How to make a habit of anything - Part 2 - Anticipate the hard

 


Anyone who has been through any change will agree to the messiness of the process. Going into the process with eyes wide open is important for a successful outcome.

The hard part of the change comes in many shapes and forms. The first is the newness and unfamiliarity of the change. Our brains are inherently wired for efficiency. It assumes that what you know is set in stone, and builds on it. When you are asking for the brain to do something different, the brain protests and wants to return to the familiar, the tried and tested, because it knows what to do. The heuristic is already in place, and it doesn't need to do anything new. The draw of the familiar is a dangerous one. It is the one that reaches for the cigarette, or the comfort chocolate.  It is the one that demands the extra shot of alcohol. It is the one that tells you to drunk-text the ex. 

The second is - you are giving up the comfort of the familiar in favor of a change, something you think you want. A shift from what you know (and are comfortable with) to what you don't know (things may turn out differently from what you thought). That brings with it the voice of doubt. It is one that resists the change, asks the question of why (that's why you need a solid why, to quell this voice), repeatedly, until you give in and say "ok fiine we will do what we always used to do". 

The third reason why change is hard is that you are not (yet) equipped with the skills to navigate the new environment. The change requires a different approach, one you haven't completely nailed. I will argue, in a subsequent post, why your goals should focus on skill building and not on the outcome. If you've learnt to cycle or swim, you will remember that it required you to learn skills. And you will suck at it. Until you get better. And this process is hard. 

The fourth, and arguably the most important, reason is that you are attempting the change in an environment of judgment. You believe that others are watching you and want you to fail. They are critical of your intent, your action, the deviation from what is assumed to be the normal. It is hard to fight all of that. More importantly, you are fighting the world's worst critic, yourself. At the first setback, you will remember all the times in your life you have failed. Why what you are attempting to do is not something you can pull off. You are sitting by the sidelines watching you try and willing you to fail. That voice in your head, the one drawing you to self-sabotage, that is the voice that needs silencing. 

I have laid out all the reasons why change is hard. I will now urge you to anticipate the hard. Know that the path to getting there is fraught with uncertainty. You do not know what you do not know. Be prepared to suck at it. Be prepared to stay the course, even when it gets rough, especially when it gets rough. 


Enjoy the process of discovering what you do not know.

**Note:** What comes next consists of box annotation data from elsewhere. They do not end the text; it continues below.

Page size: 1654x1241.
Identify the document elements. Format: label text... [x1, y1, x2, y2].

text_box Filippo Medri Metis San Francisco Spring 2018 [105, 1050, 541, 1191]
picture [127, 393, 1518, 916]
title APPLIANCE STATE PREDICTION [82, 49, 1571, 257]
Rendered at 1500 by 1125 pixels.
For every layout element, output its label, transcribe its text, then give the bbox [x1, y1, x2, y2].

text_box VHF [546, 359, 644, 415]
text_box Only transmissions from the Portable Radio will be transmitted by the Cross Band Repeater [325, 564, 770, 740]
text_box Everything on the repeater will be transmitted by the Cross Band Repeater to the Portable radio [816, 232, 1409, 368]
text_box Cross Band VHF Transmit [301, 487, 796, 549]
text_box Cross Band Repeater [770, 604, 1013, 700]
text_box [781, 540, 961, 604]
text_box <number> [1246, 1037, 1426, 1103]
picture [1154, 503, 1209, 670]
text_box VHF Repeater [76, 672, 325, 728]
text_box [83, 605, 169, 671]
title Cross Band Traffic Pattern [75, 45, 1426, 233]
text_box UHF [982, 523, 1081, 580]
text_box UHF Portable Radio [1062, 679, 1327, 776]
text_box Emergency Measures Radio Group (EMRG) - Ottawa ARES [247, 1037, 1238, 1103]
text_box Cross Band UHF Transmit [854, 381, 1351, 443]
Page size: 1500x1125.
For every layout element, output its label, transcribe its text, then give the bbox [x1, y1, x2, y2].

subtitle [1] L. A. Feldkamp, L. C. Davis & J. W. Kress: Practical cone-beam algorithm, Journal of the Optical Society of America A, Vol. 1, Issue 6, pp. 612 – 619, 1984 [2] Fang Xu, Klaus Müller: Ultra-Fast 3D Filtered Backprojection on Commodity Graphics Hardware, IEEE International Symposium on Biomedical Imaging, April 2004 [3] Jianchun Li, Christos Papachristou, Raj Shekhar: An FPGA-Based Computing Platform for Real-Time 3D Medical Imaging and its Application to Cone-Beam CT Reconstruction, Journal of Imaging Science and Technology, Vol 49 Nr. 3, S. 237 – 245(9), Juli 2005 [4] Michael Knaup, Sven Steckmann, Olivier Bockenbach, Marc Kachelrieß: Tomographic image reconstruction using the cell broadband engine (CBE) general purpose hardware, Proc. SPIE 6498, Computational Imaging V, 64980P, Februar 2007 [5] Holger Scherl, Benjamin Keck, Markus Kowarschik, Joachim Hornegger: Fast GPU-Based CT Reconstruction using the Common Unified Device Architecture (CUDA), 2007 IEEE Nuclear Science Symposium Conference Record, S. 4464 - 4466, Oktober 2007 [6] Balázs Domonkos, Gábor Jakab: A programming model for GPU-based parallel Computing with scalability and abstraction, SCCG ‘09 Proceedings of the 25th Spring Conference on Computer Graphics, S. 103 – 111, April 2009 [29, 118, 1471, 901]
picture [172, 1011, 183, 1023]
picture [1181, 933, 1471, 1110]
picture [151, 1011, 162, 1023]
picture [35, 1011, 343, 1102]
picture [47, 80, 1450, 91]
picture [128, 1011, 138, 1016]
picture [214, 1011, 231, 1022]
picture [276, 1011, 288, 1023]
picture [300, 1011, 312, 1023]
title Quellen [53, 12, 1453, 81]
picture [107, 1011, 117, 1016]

Acknowledge it when it happens. Then you know what you don't know, it is easy to find a solution. When you approach it with that mindset, you are likely to look at the situation as a puzzle that needs solving than as an obstacle that has been put in place to obstruct your progress.

The change process will then start feeling like a video game where you progress through levels, each one more challenging than the previous. Your experience from the previous level will hold you in good stead, and being stuck at a level while you work it through won't seem as frustrating.